In the following figure, we plot the speedup with respect to the implementation without cell lists obtained in Assignment 1. We see improvement in the timing for lower number of MPI processes and bigger number of particles.
For auto-generating parameter files: gen_input.py
int parallel_tempering(...)
{
int swap = 0; // store result of metropolis check (0 or 1)

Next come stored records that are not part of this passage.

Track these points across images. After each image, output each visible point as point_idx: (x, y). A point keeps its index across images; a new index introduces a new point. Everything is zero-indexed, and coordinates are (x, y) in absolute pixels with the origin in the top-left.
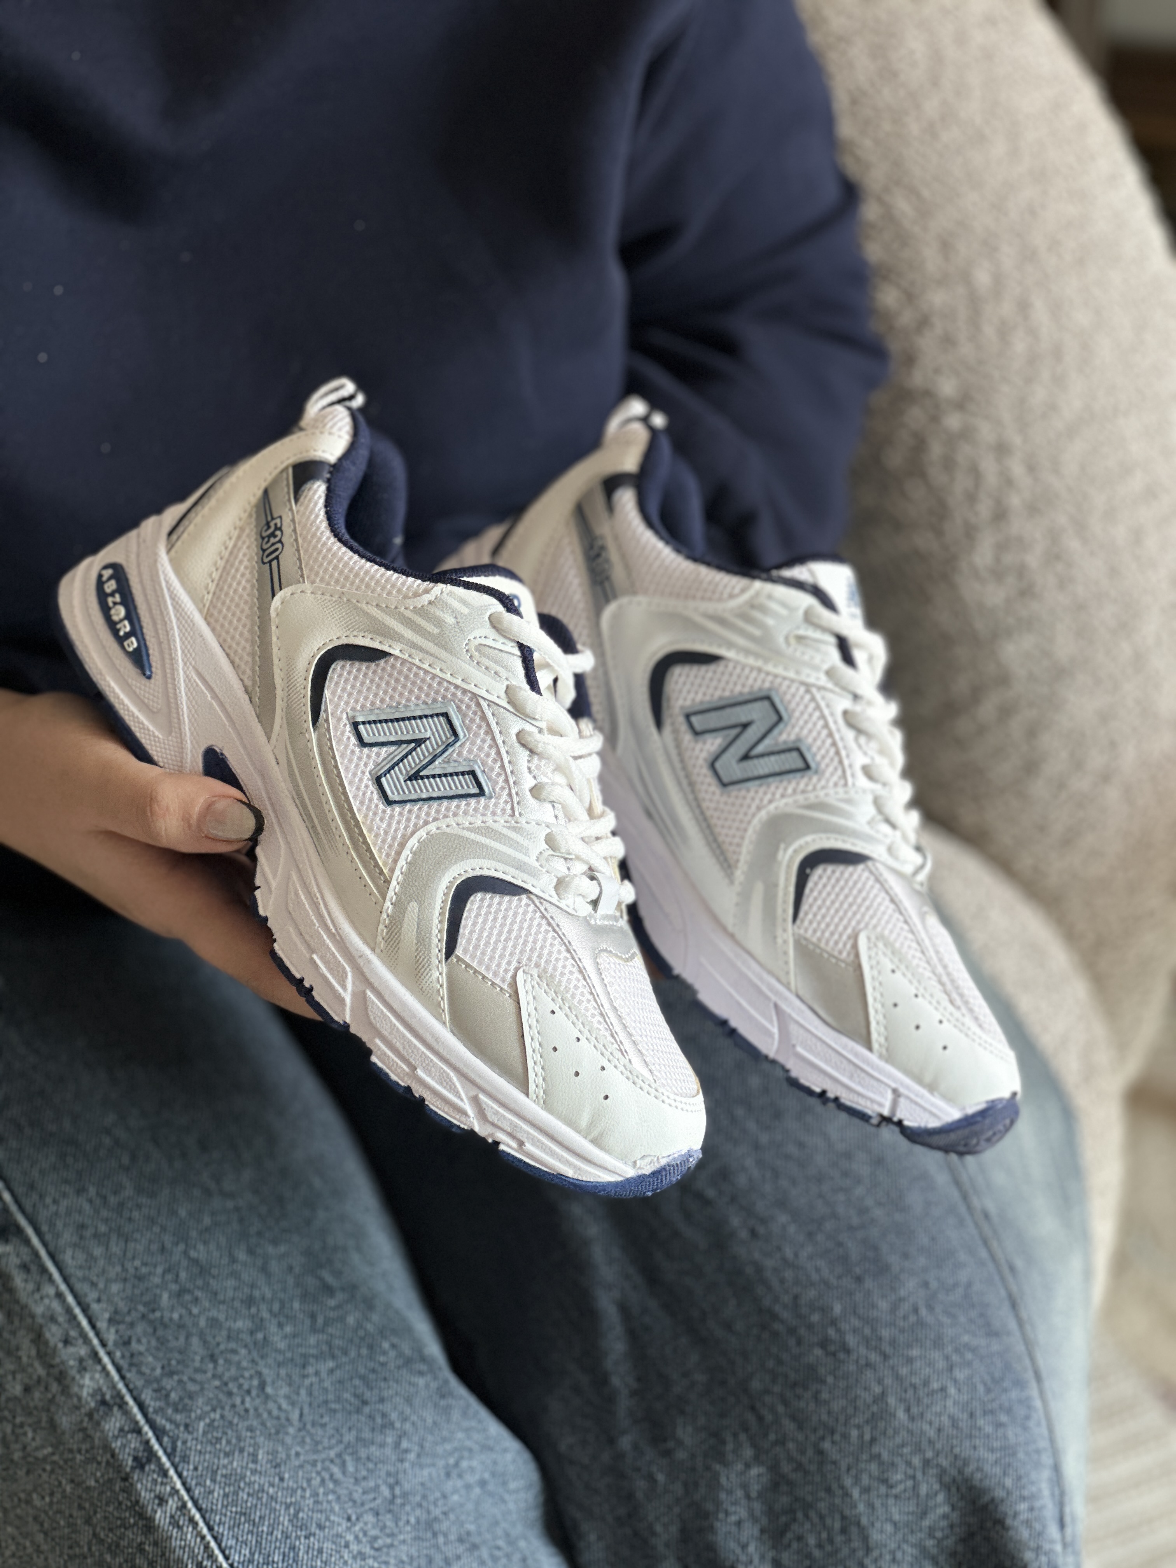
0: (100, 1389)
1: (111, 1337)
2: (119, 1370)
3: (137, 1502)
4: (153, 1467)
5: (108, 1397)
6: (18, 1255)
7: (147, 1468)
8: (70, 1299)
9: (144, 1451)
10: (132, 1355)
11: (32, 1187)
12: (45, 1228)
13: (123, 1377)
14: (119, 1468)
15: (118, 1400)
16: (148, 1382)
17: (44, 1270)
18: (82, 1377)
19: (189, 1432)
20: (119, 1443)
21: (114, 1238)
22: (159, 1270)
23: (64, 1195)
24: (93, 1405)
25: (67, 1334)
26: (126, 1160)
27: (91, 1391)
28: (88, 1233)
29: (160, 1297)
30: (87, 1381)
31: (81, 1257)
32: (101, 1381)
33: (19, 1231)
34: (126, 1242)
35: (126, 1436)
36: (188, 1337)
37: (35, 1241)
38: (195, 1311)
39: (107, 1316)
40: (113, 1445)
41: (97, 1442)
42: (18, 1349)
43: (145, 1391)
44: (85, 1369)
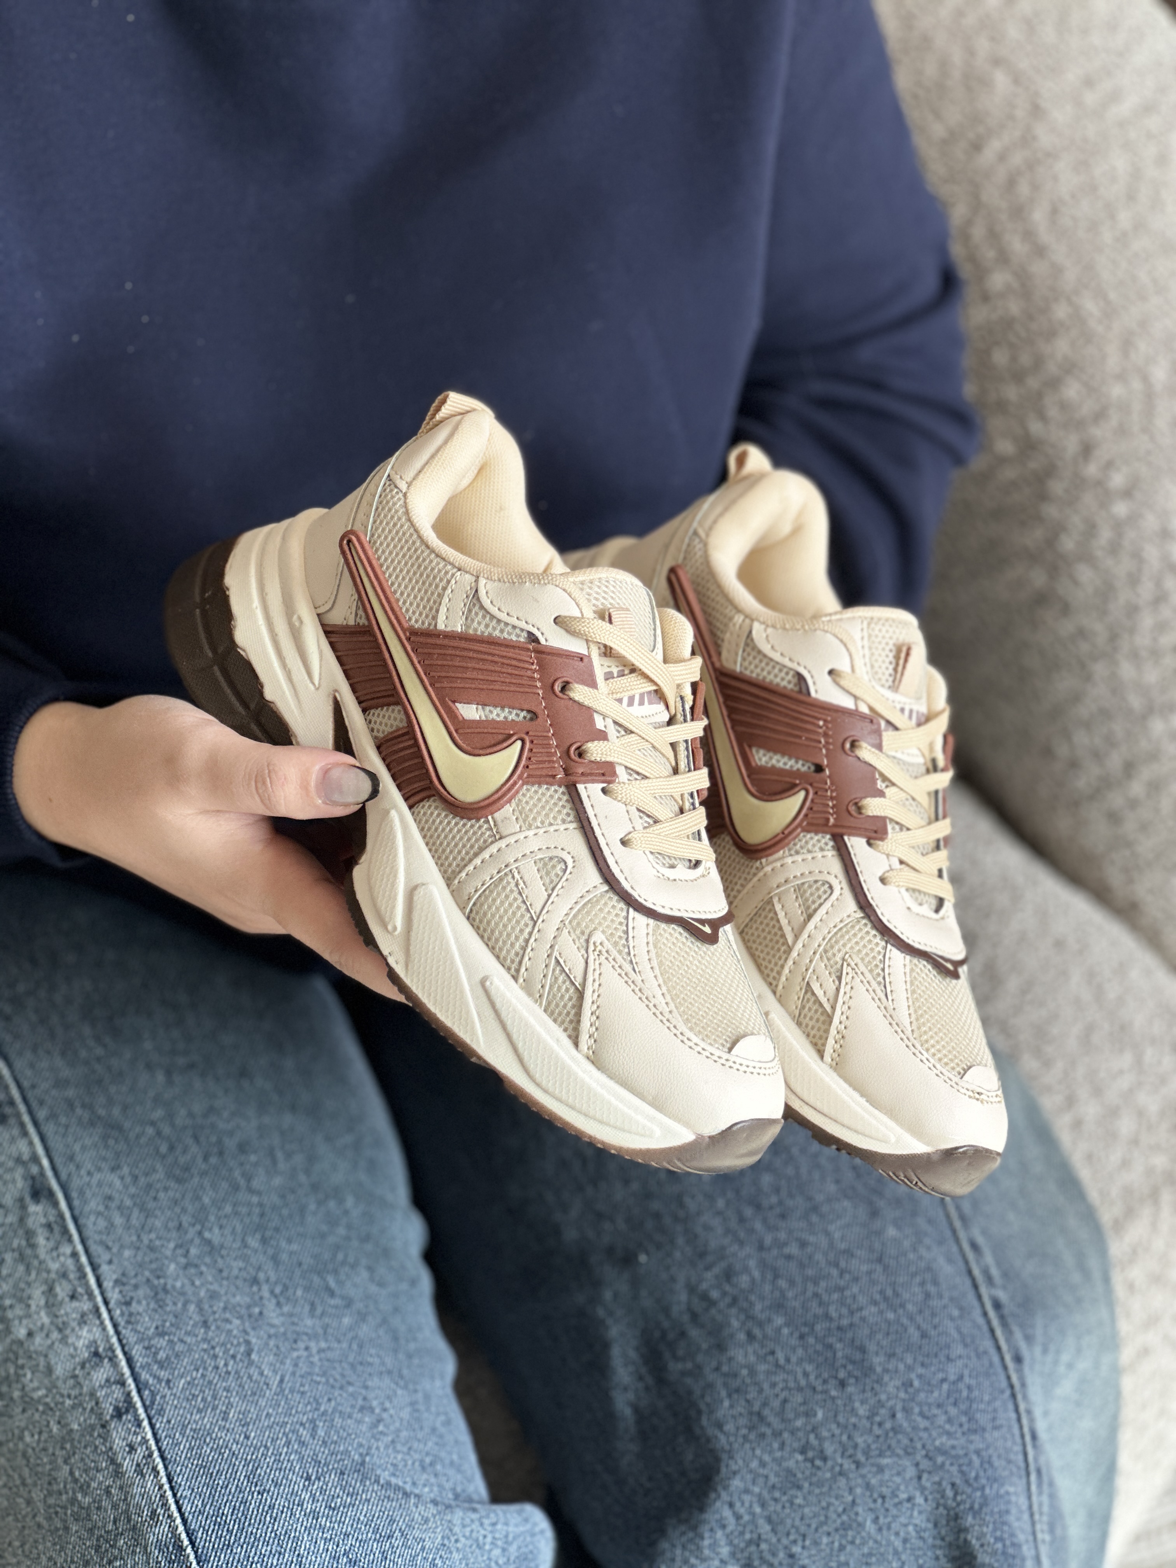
0: (95, 1342)
1: (114, 1296)
2: (115, 1326)
3: (111, 1448)
4: (129, 1417)
5: (101, 1350)
6: (45, 1216)
7: (124, 1417)
8: (84, 1259)
9: (125, 1401)
10: (131, 1314)
11: (71, 1158)
12: (74, 1195)
13: (118, 1333)
14: (100, 1416)
15: (110, 1354)
16: (141, 1340)
17: (65, 1231)
18: (81, 1328)
19: (169, 1388)
20: (103, 1393)
21: (136, 1213)
22: (172, 1245)
23: (99, 1169)
24: (86, 1355)
25: (75, 1291)
26: (164, 1149)
27: (86, 1342)
28: (113, 1205)
29: (168, 1267)
30: (84, 1332)
31: (102, 1223)
32: (97, 1335)
33: (51, 1194)
34: (147, 1217)
35: (110, 1386)
36: (186, 1304)
37: (63, 1205)
38: (197, 1283)
39: (114, 1277)
40: (99, 1394)
41: (85, 1389)
42: (29, 1298)
43: (136, 1347)
44: (85, 1323)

double ET_buf[2]; // buffer for energy and temperature exchanges
// perform parallel tempering on master processes only
if (myrank == 0)
{
if ( irep > partner ) // process of higher rank sends data to lower rank
{
ET_buf[0] = engconf;
ET_buf[1] = temperature;
MPI_Send(ET_buf, 2, MPI_DOUBLE, partner, istep+nstep, comm_col);
// metropolis check performed in lower-ranked process
MPI_Recv(&swap, 1, MPI_INT, partner, istep+2*nstep, comm_col, MPI_STATUS_IGNORE);
}
else // lower-ranked partner performs the metropolis check
{
MPI_Recv(ET_buf, 2, MPI_DOUBLE, partner, istep+nstep, comm_col, MPI_STATUS_IGNORE);
// check metropolis criterion
double acc = (1.0/temperature - 1.0/ET_buf[1])*(engconf-ET_buf[0]);
if (acc > 0) swap = 1;
else if (exp(acc) > random.U01()) swap = 1;
MPI_Send(&swap, 1, MPI_INT, partner, istep+2*nstep, comm_col);
}
}
vector<Vector> buffer(natoms);
// Broadcast the result of metropolis step
MPI_Bcast(&swap, 1, MPI_INT, 0, comm);
// swap particle positions and velocities
if(swap==1){
// put positions in a buffer
buffer = positions;
// send positions buffer and receive positions
MPI_Sendrecv( &buffer[0][0], 3*natoms, MPI_DOUBLE, partner, 20*nstep+istep,
&positions[0][0], 3*natoms, MPI_DOUBLE, partner, 20*nstep+istep,
comm_col, MPI_STATUS_IGNORE);
// put velocities in a buffer
buffer.clear();
buffer = velocities;
// send velocities buffer and receive velocities
MPI_Sendrecv( &buffer[0][0], 3*natoms, MPI_DOUBLE, partner, 40*nstep+istep,
&velocities[0][0], 3*natoms, MPI_DOUBLE, partner, 40*nstep+istep,
comm_col, MPI_STATUS_IGNORE);
// send and receive temperatures for rescaling
MPI_Sendrecv(&temperature, 1, MPI_DOUBLE, partner, istep+50*nstep,
&ET_buf[1], 1, MPI_DOUBLE, partner, istep+50*nstep, comm_col, MPI_STATUS_IGNORE);
// rescale velocities accordingly
double factor = sqrt( temperature / ET_buf[1] );
for(int iatom=0;iatom<natoms;iatom++) for(int i=0;i<3;i++) velocities[iatom][i] *= factor;
}
return swap;
}
To verify that the parallel tempering implementation is working correctly, we look at the potential energy for different values of the exchange stride. A low value means frequent exchanges, while the max value which exceeds nsteps means no exchanges occur. We see that we get relatively the same potential energy for each replica.
We also look at the behaviour of the acceptance ratio of the swaps with respect to the size of the system. We see that as the system size increases, the Metropolis criterion accepts the swaps even less.